Als er bei Antonios Zacheriodakis, vulgo und bayerisch
Toni, im Dionysos an der Theke saß und sich in ein extragroßes Gyros und sein
Weißbier vertieft hatte, ließ die Anspannung langsam nach. Er wählte erneut
Kassandras Nummer und hörte wieder nur, dass der Teilnehmer vorübergehend nicht
erreichbar sei. Wie lange war eigentlich vorübergehend? Er hätte vielleicht bei
der Schwester anrufen können, aber er wusste ja nicht mal deren Namen. Er
wusste, dass diese mit einem Patentanwalt verheiratet war und immer das good
girl gewesen war im Gegensatz zum schwarzen Schaf Kassandra.
Keiner sprach ihn an, ein, zwei frühe Abendgäste
nickten ihm lediglich kurz zu. Auch das war etwas, was Frauen nie verstanden.

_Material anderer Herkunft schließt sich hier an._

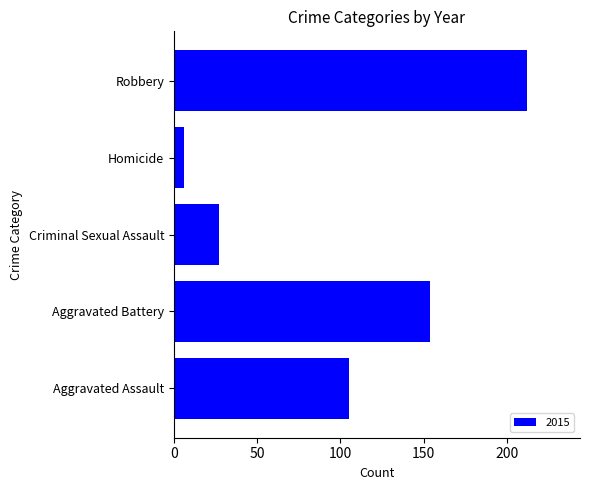

Which label corresponds to the largest value in the chart?

Robbery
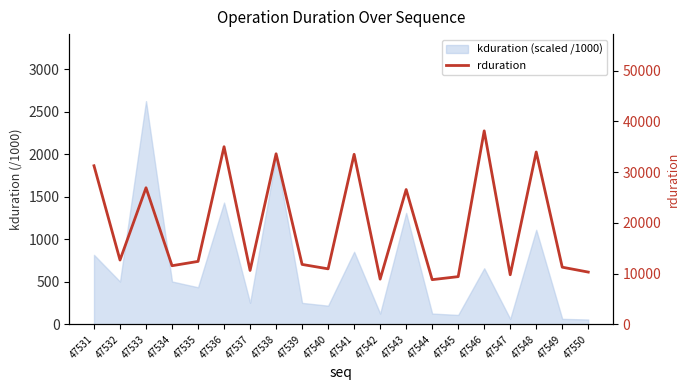

The chart shows a value of 35013 at 47536. True or false?

True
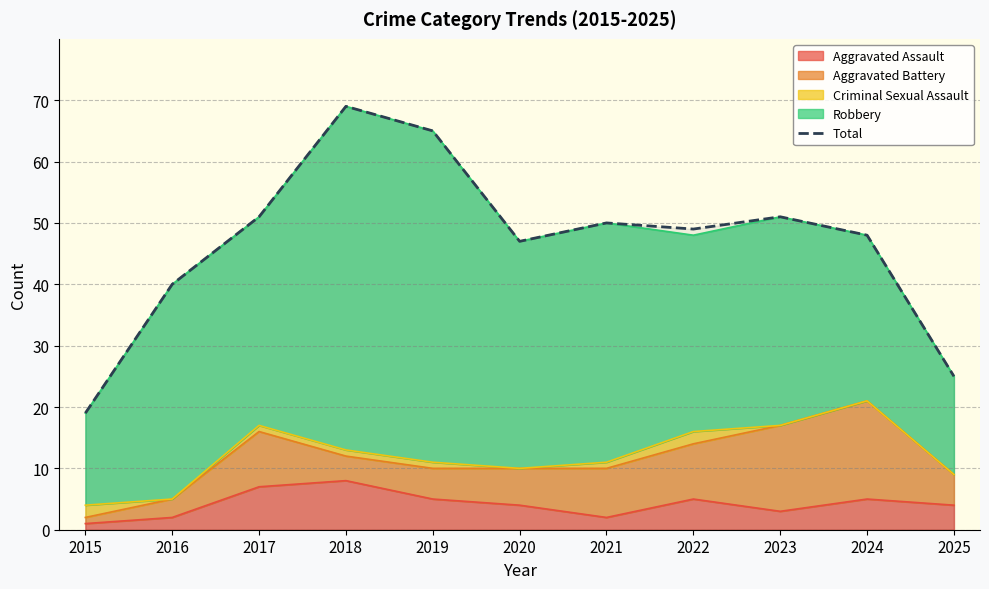

True or false: the data has more than 2 interior local peaks.

True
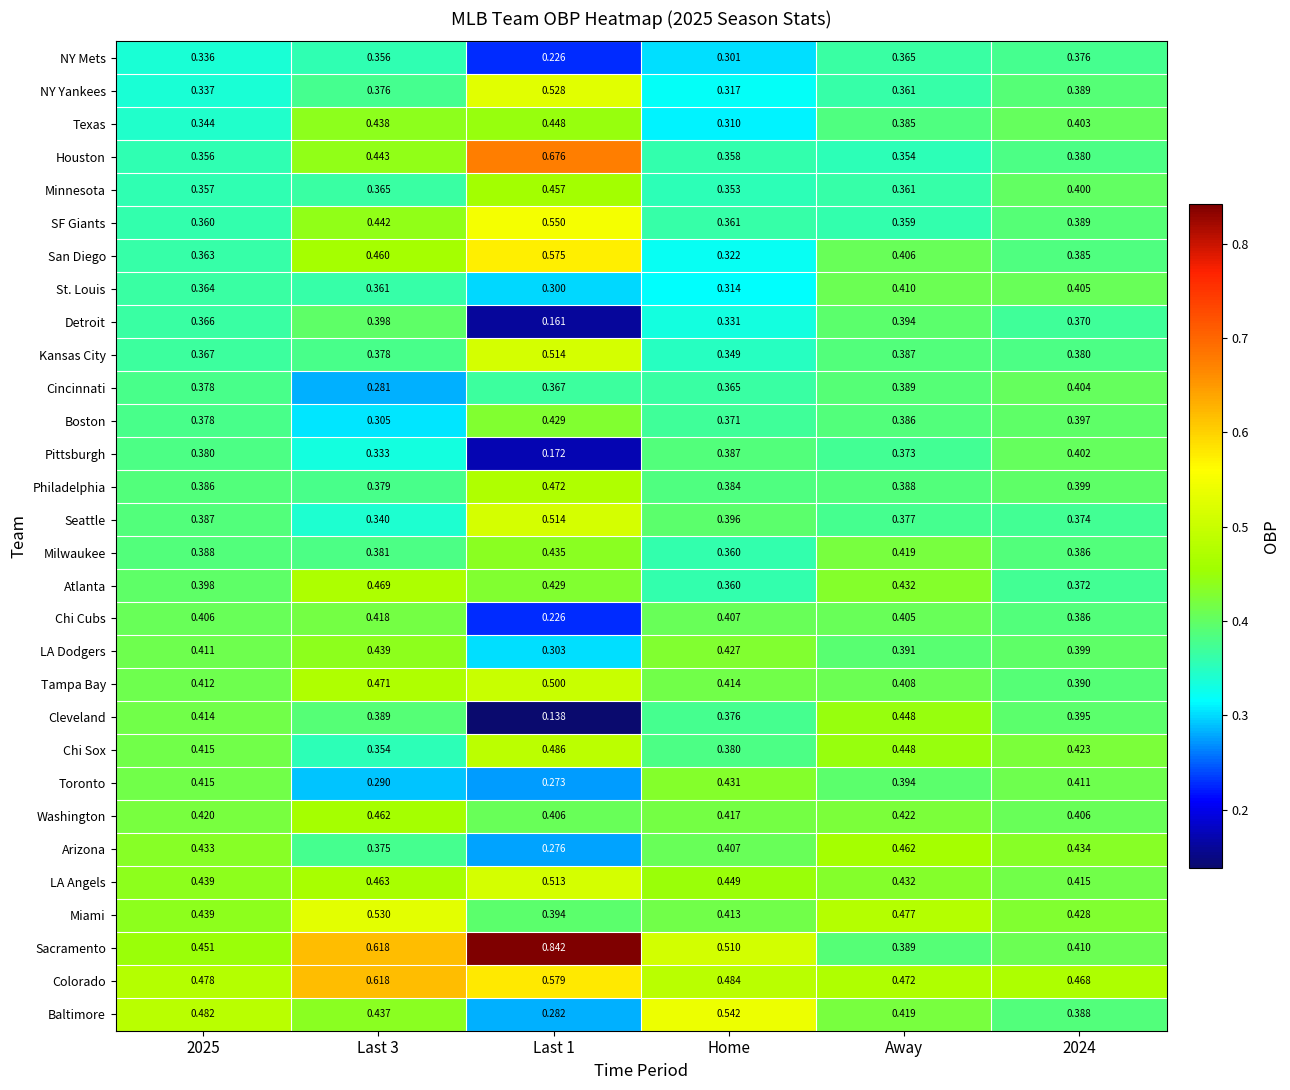

Is the value of LA Angels at Away greater than the value of Kansas City at Last 3?

Yes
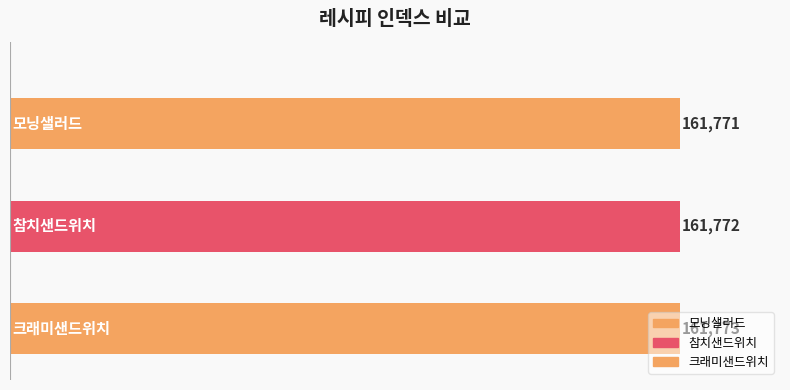

The value at 크래미샌드위치 is 66753. True or false?

False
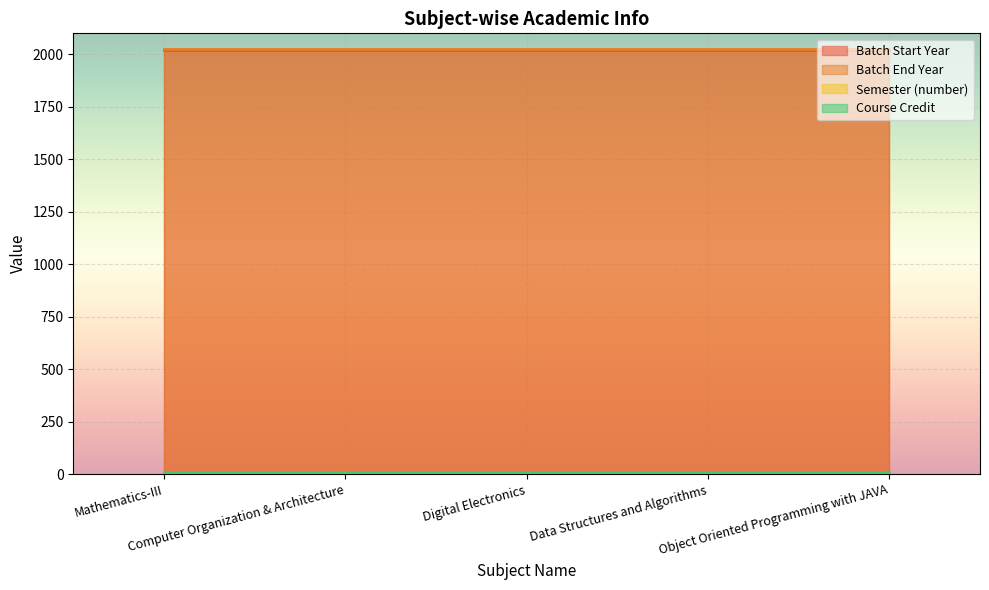

The value of Course Credit at Data Structures and Algorithms is 1. True or false?

False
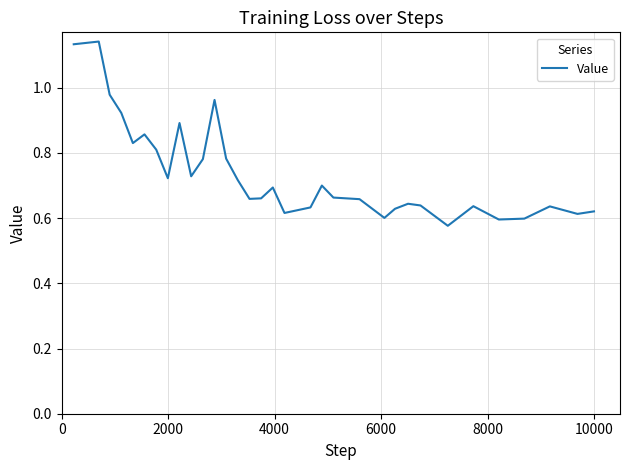

How many lines are shown in the chart?

1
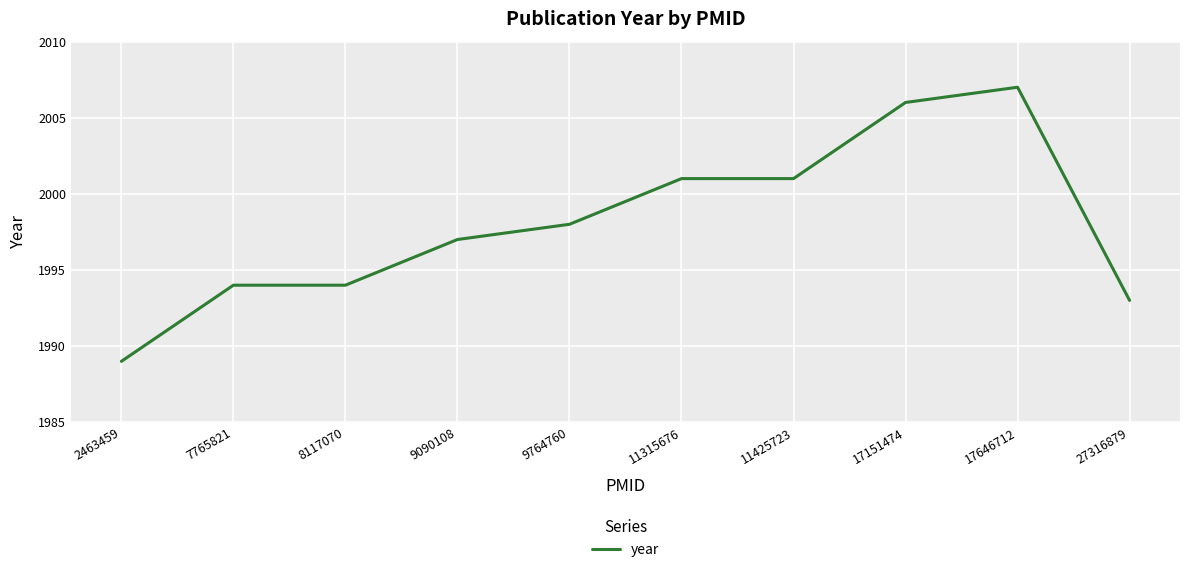

What value does the data have at 17151474, to the nearest 10?

2010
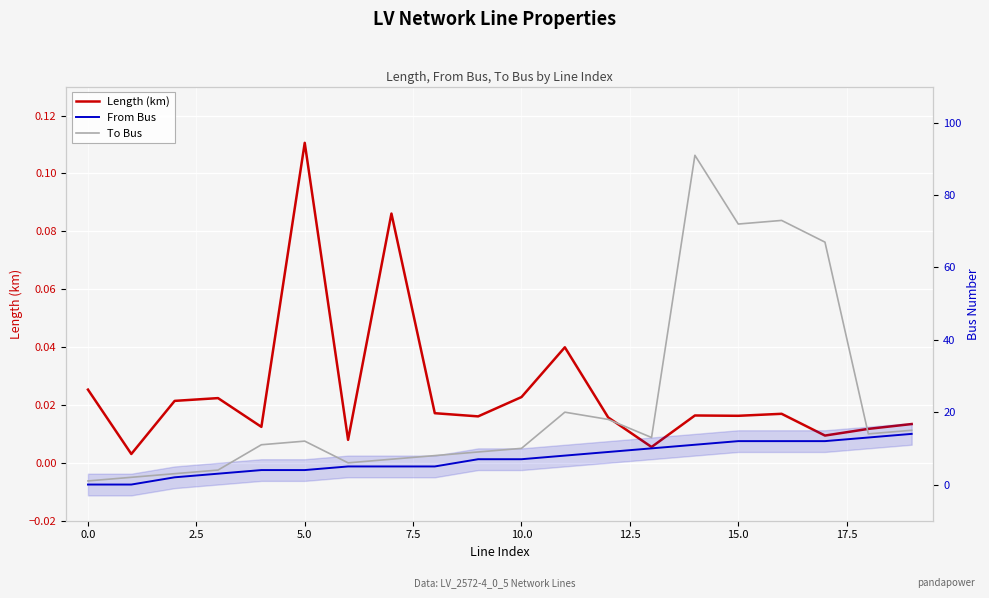

Does the chart display data point markers on the line(s)?

No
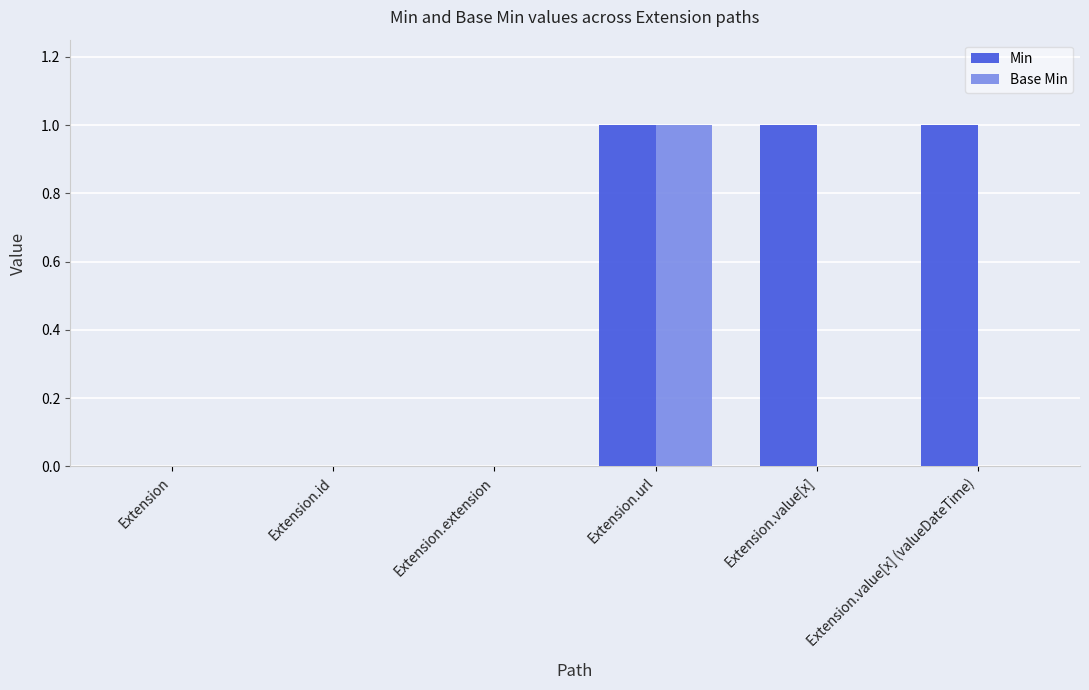

Which series has the largest total across all categories?

Min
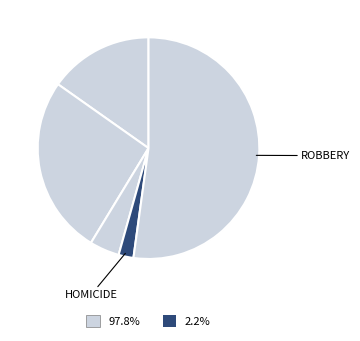

How many segments does this pie chart have?

5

Den gewichtigen Wert des Kneipenschweigens. Und den Wert der schlechten
Freunde: In seiner Ausbildungszeit im verhassten Augsburg hatte sein Kumpel
Matthias auch dort studiert, und sie hatten sich unregelmäßig getroffen: zum
Tütenbauen, Billard und Kickern. Irgendwann hatte ihn Matte mal nach seiner
Adresse gefragt, und Gerhard war völlig konsterniert gewesen. Da wohnten sie
seit einem halben Jahr in derselben Stadt, und sein bester Kumpel wusste nicht
mal seine Adresse und Telefonnummer. Genau das hatte er Matte auch vorgeworfen
mit dem Zusatz: »Na, du bist mir mal ein toller Freund!« Der Konter war einer
der Sätze, die ihn sein Leben lang begleitet hatten und begleiten würden: »Ich
erwarte von dir, dass du mir hundertprozentig hilfst, wenn mir einer in der
Kneipe ein Messer an die Kehle hält. Ich will sicher sein, dass du mich in
Bukarest oder Budapest oder sonst wo abholst, wenn ich dich anrufe, ohne Frage
nach dem Warum. Wo du wohnst, ist mir scheißegal, auch dass wir uns mal
monatelang nicht sehen. Okay, ich bin ein schlechter Freund. Such dir gute
Freunde, oder leb mit den schlechten.«
Gerhard lebte mit den schlechten, mit den Jungs, die
er maximal dreimal im Jahr sah und die er auch in Timbuktu abgeholt hätte. Sie
waren sein Halt, sein loser Faden, und das genügte ihm vollkommen.